REGION

Fleurieu Peninsula

The Fleurieu Peninsula is 60km’s south of Adelaide’s CBD.  Hindmarsh Tiers, our location, is approximately fifteen minutes to the East of the Fluerieu coastline which offers expansive beaches like Myponga, Sellicks and Aldinga.

 

Other coastal features are rugged cliff scapes, sheltered coves for year round plus activities such as fishing, surfing, scuba diving, snorkelling, sailing, swimming and winter whale watching.  Twenty minutes further south of Hindmarsh Tiers is Victor Harbour which is known as one of South Australia’s premier tourist destinations.

 

The early history and heritage of the Fleurieu Peninsula, during the 1800’s, are connected with the exploration movements of both the British and French via explorers Matthew Flinders followed by the Nicolas Baudin.

 

Flinders, on the ship Investigator, after leaving Kangaroo Island, was keen to discover more about the mainland coast.

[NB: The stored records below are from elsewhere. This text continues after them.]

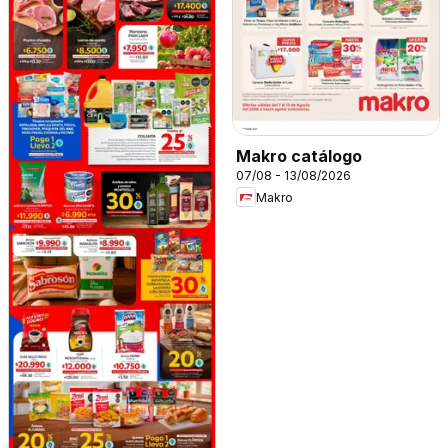
Makro catálogo
07/08 - 13/08/2026
Makro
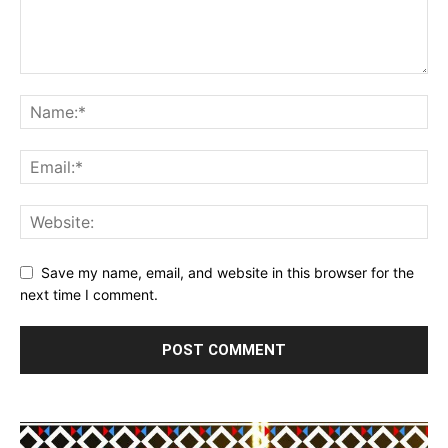
Save my name, email, and website in this browser for the
next time I comment.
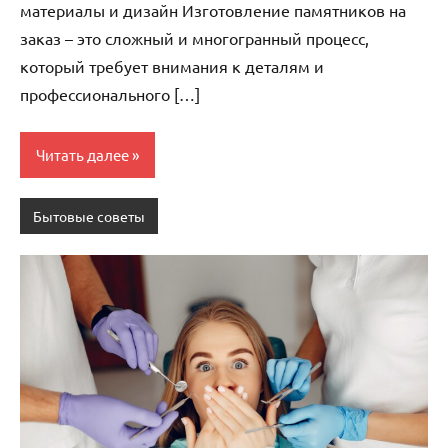
материалы и дизайн Изготовление памятников на
заказ – это сложный и многогранный процесс,
который требует внимания к деталям и
профессионального […]
Читать далее
Бытовые советы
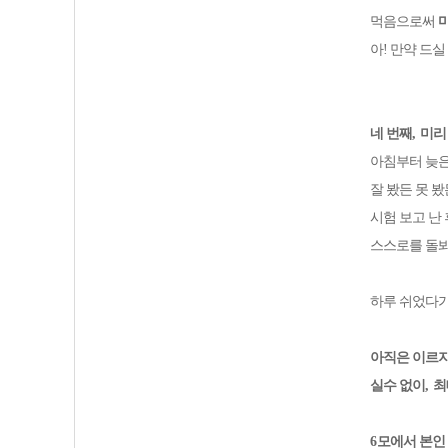
먹음으로써
아! 만약 드
네 번째
,
미리
아침부터 늦은
잘 봤든 못 봤
시험 보고 난
스스로를 돌
하루 쉬었다가
아직은 이르
실수 없이
,
최
6
모에서 본인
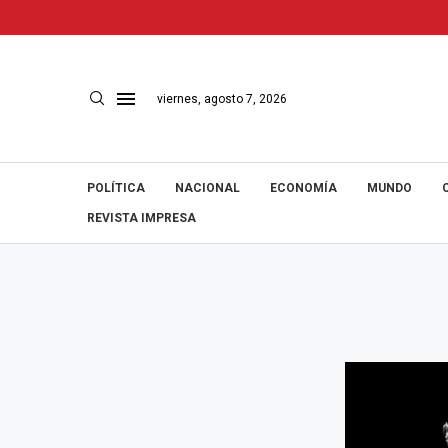
viernes, agosto 7, 2026
POLÍTICA
NACIONAL
ECONOMÍA
MUNDO
REVISTA IMPRESA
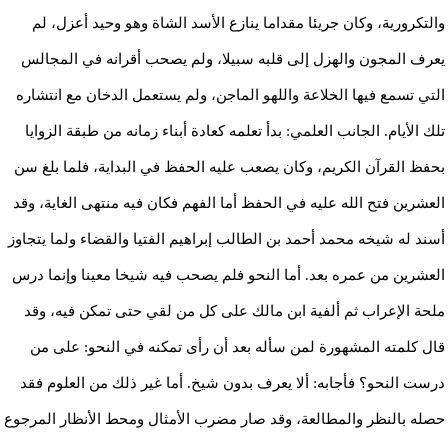
والتكرورية، وكان جريئا مقداما ينازع الأسد الشاة وهو وحيد أعزل، لم
يعرف المجون والهزل إلى قلبه سبيلا، ولم يصحب أقرانه في المجالس
التي تسمع فيها الخلاعة واللهو الماجن، ولم يستعمل الدخان مع انتشاره
تلك الأيام. الجانب العلمي: بدأ تعلمه كعادة أبناء زمانه من طبقة الزوايا
بحفظ القرآن الكريم، وكان يصعب عليه الحفظ في البداية، فلما بلغ سن
العشرين فتح الله عليه في الحفظ أما الفهم فكان فيه منتهى الغاية، وقد
أسند له شيخه محمد أحمد بن الطالب إبراهيم الفتيا والقضاء ولما يتجاوز
العشرين من عمره بعد. أما النحو فلم يصحب فيه شيخا معينا وإنما درس
ملحة الإعراب ثم ألفية ابن مالك على كل من لقي حتى تمكن فيه، وقد
قال كلمته المشهورة لمن سأله بعد أن رأى تمكنه في النحو: على من
درست النحو؟ فأجابه: ألا يعرف بدون شيخ. أما غير ذلك من العلوم فقد
حصله بالنظر والمطالعة، وقد صار مضرب الأمثال ومحط الأنظار المرجوع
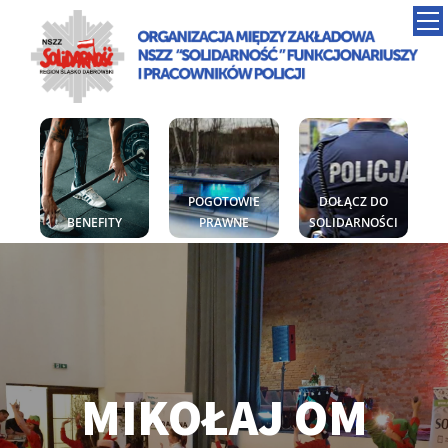
POGOTOWIE
DOŁĄCZ DO
BENEFITY
PRAWNE
SOLIDARNOŚCI
MIKOŁAJ OM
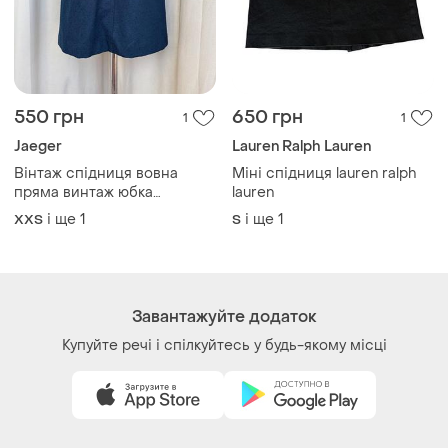
550 грн
650 грн
1
1
Jaeger
Lauren Ralph Lauren
Вінтаж спідниця вовна
Міні спідниця lauren ralph
пряма винтаж юбка
lauren
шерстяная
і ще
1
і ще
1
XХS
S
Завантажуйте додаток
Купуйте речі і спілкуйтесь у будь-якому місці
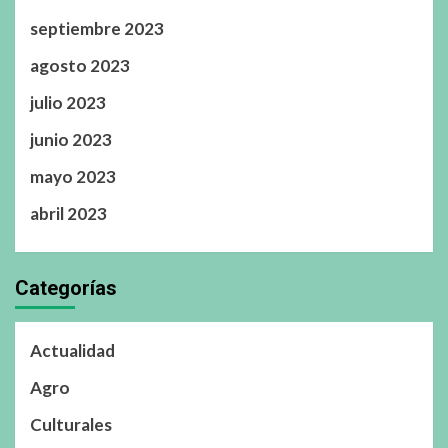
septiembre 2023
agosto 2023
julio 2023
junio 2023
mayo 2023
abril 2023
Categorías
Actualidad
Agro
Culturales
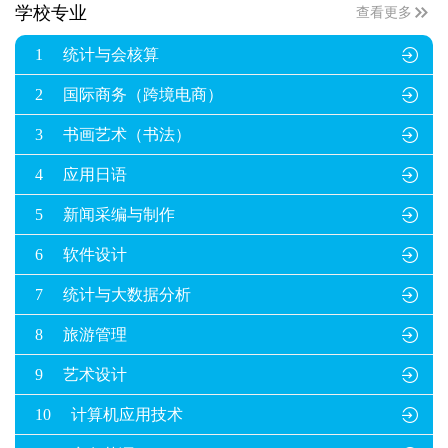

学校专业
查看更多
1
统计与会核算

2
国际商务（跨境电商）

3
书画艺术（书法）

4
应用日语

5
新闻采编与制作

6
软件设计

7
统计与大数据分析

8
旅游管理

9
艺术设计

10
计算机应用技术

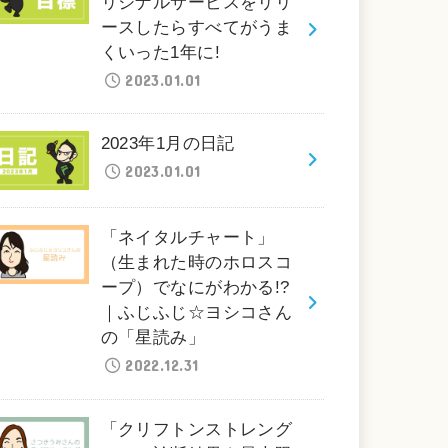
リジナルサービスをリリ
ースしたらすべてがうま
くいった1年に!
2023.01.01
2023年1月の日記
2023.01.01
「ネイタルチャート」
（生まれた時のホロスコ
ープ）でなにがわかる!?
｜ふじふじ☆ヨシコさん
の「星読み」
2022.12.31
「クリフトンストレング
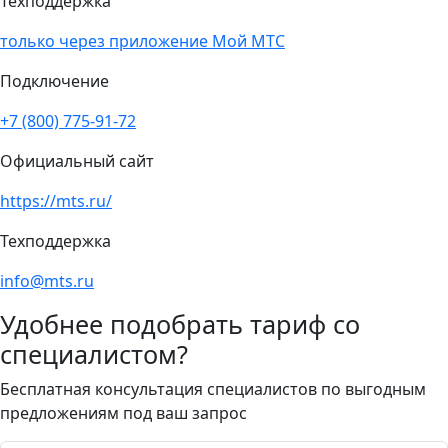
Техподдержка
только через приложение Мой МТС
Подключение
+7 (800) 775-91-72
Официальный сайт
https://mts.ru/
Техподдержка
info@mts.ru
Удобнее подобрать тариф со
специалистом?
Бесплатная консультация специалистов по выгодным
предложениям под ваш запрос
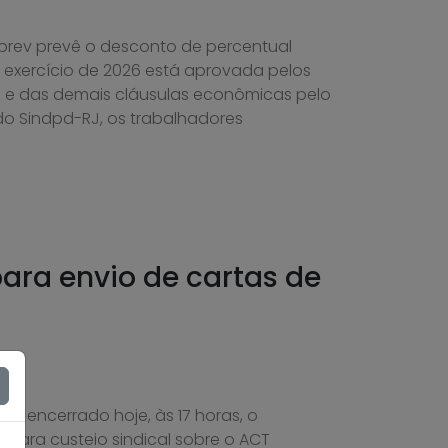
prev prevê o desconto de percentual
 exercício de 2026 está aprovada pelos
al e das demais cláusulas econômicas pelo
 do Sindpd-RJ, os trabalhadores
ara envio de cartas de
oi encerrado hoje, às 17 horas, o
para custeio sindical sobre o ACT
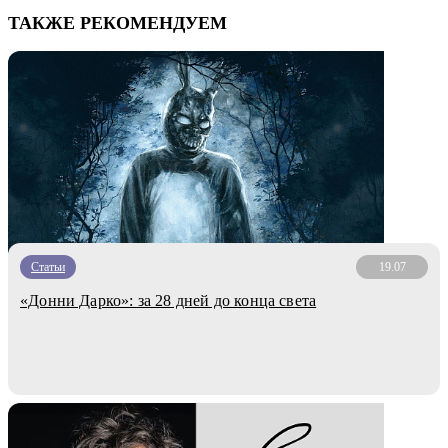
ТАКЖЕ РЕКОМЕНДУЕМ
Статьи
19.07
«Донни Дарко»: за 28 дней до конца света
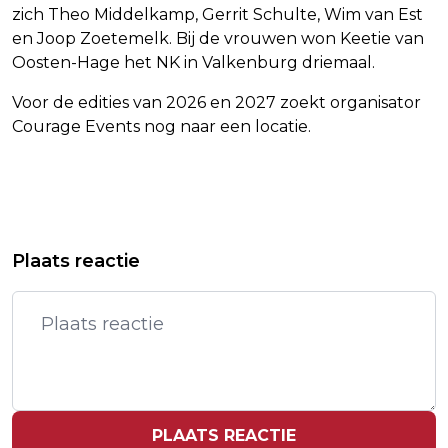
zich Theo Middelkamp, Gerrit Schulte, Wim van Est
en Joop Zoetemelk. Bij de vrouwen won Keetie van
Oosten-Hage het NK in Valkenburg driemaal.
Voor de edities van 2026 en 2027 zoekt organisator
Courage Events nog naar een locatie.
Vorig artikel
Volgend artikel
'AANZIENLIJK DEEL' VERDACHTEN
ZORGAKKOORD ROND: VACCINATIE
Plaats reactie
ONTVING GEEN SEPOTBRIEF VAN OM
GORDELROOS EN SCREENING
BORSTKANKER
PLAATS REACTIE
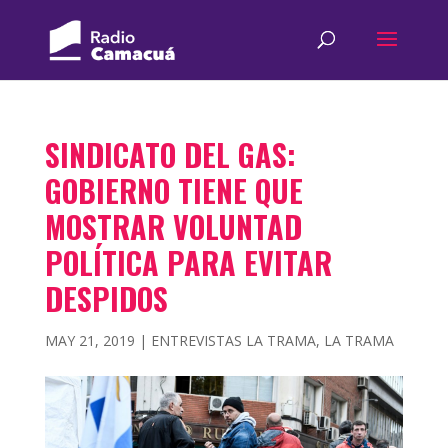
SINDICATO DEL GAS:
GOBIERNO TIENE QUE
MOSTRAR VOLUNTAD
POLÍTICA PARA EVITAR
DESPIDOS
MAY 21, 2019
|
ENTREVISTAS LA TRAMA
,
LA TRAMA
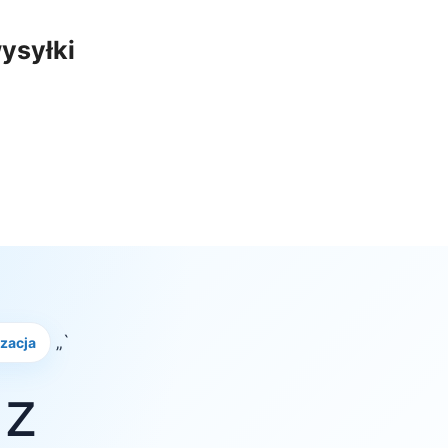
ysyłki
„`
izacja
 z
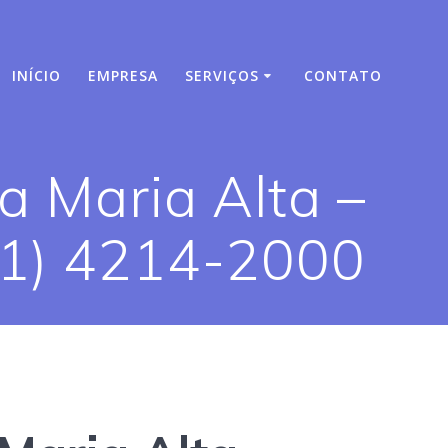
INÍCIO
EMPRESA
SERVIÇOS
CONTATO
a Maria Alta –
11) 4214-2000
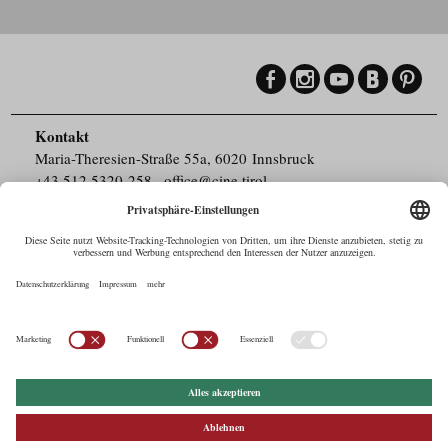
Kontakt
Maria-Theresien-Straße 55a, 6020 Innsbruck
+43.512.5320-258
,
office@cine.tirol
Impressum
Barrierefreiheit
Pressebereich
Datenschutz
Commercials in Tirol
AUSTRIAN Film
Commissions & Funds
Drehorte in Tirol
afci
FILMING EUROPE –
EUFCN
Datenschutz
Einstellungen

Baudin, coming from the west, on the ship Le Geographe, was equally as determined The meeting of these two vessels, and their Captains, was the reason behind the name of Encounter Bay.

 

In the very early years whaling and sealing vessels worked the coastline but it wasn’t until the early 1830s that colonisation emerged when the Directors of the South Australian Company planned a project of British colonisation.

 

By the 1840’s, whaling had spread around the foot of the Peninsula and Cape Jervis which operated for four months during the winter season, procuring on average about 150 tons of black oil and whalebone.  Around this time early SA settlers began actively exploring the Fleurieu Peninsula .

 

Within two decades many enterprises were established and towns of considerable dimensions appeared.   Settlers planted the district’s first grape vines which was the beginning of today’s modern vineyard and wine industry.

 

In 1852 Port Elliot had its first hotel erected, a police station in 1853, a jetty and church in 1854, a courthouse in 1855 and post office in 1858. Settlers erected substantial houses and the first school opened in 1856. The surrounding valleys were encroached upon by settlers seeking to win the land for their livestock.

 

At Rapid Bay extensive loads of copper and lead were discovered and Robert Norman, an Adelaide dentist, proposed to form a township with a church, blacksmith’s shop and hotel that he named Normanville.  With the construction of jetty’s at Normanville and Myponga, coastal shipping expanded as did agricultural production.

 

The building of many hotels was another sign of a flourishing district and extensive growth in its settlements prompted schools, mills, houses, government offices which were all signs of prosperity.  It was considered that by 1860’s, the course of settlement on the Fleurieu Peninsula had proceeded within a relatively ordered framework.